The Toyota Land Cruiser was redesigned for 2008. Known as the 200 Series, it will share the 2008 Lexus LX's platform and overall design. Though many time-honored Land Cruiser supporters have welcomed the re-invigoration of the mechanical aspects of the vehicle, the 200 Series has encountered criticism due to its controversial body restyling, with some claiming that Toyota has 'overdeveloped' the classic trademarked Land Cruiser identity in its efforts to fit the Land Cruiser in to modern 21st century motoring. Toyota presented its completely redesigned Land Cruiser in October at the 2007 Australian International Motor Show in Sydney. The vehicle entered production in September and was available for sale in November 2007. Although the new Land Cruiser was presented at its first motor show in Sydney, it was already on sale in Japan, launched there in September 2007. It also became available in Venezuela for sale early in November under the local nickname of "Roraima" (Taken from Monte Roraima in Venezuela). 

The 200 Series offered numerous features and upgrades over its predecessor not limited to the cosmetic changes made to the body and interior, including:

* Smart Entry - A sensor is triggered when the remote is brought near the vehicle, allowing the user to simply touch the door handle to open it.
* Smart Start - Start/Stop push button for ignition; a key is not required.
* 4-zone climate control on Sahara models, with outlet vents increased from 18 to 28
* 10 airbags (VX & Sahara)
* Stronger and lighter frame

Various driver assist technologies not offered on previous models including:

* CRAWL; a four-wheel drive control system that operates like an off-road cruise control, automatically maintaining a low uniform vehicle speed.
* Downhill Assist Control
* A newly developed ABS system, the multi-terrain anti-lock braking system (ABS)
* Kinetic Dynamic Suspension System (KDSS)

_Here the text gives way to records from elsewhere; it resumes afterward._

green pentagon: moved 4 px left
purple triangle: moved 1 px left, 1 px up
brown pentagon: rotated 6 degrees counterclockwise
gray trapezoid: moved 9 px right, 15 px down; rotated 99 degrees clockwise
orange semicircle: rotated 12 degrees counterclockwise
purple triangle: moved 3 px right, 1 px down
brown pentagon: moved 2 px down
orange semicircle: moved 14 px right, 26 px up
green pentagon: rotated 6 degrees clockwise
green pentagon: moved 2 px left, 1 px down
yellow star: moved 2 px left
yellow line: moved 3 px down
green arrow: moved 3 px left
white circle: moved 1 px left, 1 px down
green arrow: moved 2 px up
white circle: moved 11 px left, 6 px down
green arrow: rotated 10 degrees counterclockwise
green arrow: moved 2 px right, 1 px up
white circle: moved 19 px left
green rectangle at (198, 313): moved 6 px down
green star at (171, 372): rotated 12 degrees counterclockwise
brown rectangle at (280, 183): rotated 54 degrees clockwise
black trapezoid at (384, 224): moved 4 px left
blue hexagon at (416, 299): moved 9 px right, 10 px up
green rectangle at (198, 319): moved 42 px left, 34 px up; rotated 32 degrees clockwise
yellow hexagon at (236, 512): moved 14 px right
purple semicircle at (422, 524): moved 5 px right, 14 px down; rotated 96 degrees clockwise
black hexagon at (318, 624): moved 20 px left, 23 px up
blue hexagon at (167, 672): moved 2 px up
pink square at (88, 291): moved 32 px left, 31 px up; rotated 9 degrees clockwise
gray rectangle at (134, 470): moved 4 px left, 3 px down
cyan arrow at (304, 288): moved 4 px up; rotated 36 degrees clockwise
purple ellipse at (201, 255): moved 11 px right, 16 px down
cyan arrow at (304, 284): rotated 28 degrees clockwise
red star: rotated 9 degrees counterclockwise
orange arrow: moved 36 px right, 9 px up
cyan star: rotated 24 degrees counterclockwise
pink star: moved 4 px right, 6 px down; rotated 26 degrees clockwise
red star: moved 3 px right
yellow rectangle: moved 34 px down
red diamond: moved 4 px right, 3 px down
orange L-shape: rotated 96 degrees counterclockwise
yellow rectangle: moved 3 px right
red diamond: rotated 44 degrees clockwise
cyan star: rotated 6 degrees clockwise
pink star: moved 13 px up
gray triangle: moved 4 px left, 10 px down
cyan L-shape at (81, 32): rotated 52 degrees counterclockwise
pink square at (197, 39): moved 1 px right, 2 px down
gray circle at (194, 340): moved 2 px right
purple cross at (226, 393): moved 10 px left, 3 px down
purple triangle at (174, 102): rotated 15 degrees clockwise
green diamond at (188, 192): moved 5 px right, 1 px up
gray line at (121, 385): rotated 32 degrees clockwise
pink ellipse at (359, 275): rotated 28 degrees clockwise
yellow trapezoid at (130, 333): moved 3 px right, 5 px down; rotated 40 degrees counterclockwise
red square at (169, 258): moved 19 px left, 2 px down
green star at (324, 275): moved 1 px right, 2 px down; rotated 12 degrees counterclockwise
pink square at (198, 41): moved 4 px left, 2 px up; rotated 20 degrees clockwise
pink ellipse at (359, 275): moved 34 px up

Engine and transmission improvements include:

* An all new optional V8 Diesel engine, the 1VD-FTV (also used in the 70 Series).
* Automatic transmission standard across all levels of trim of the 200 Series, 5-speed manual transmission is offered only with the 4.0L GX models (in selected regions). A five-speed automatic gearbox is assigned to the 4.7L petrol models, while the 4.5L diesel models receive a six-speed automatic.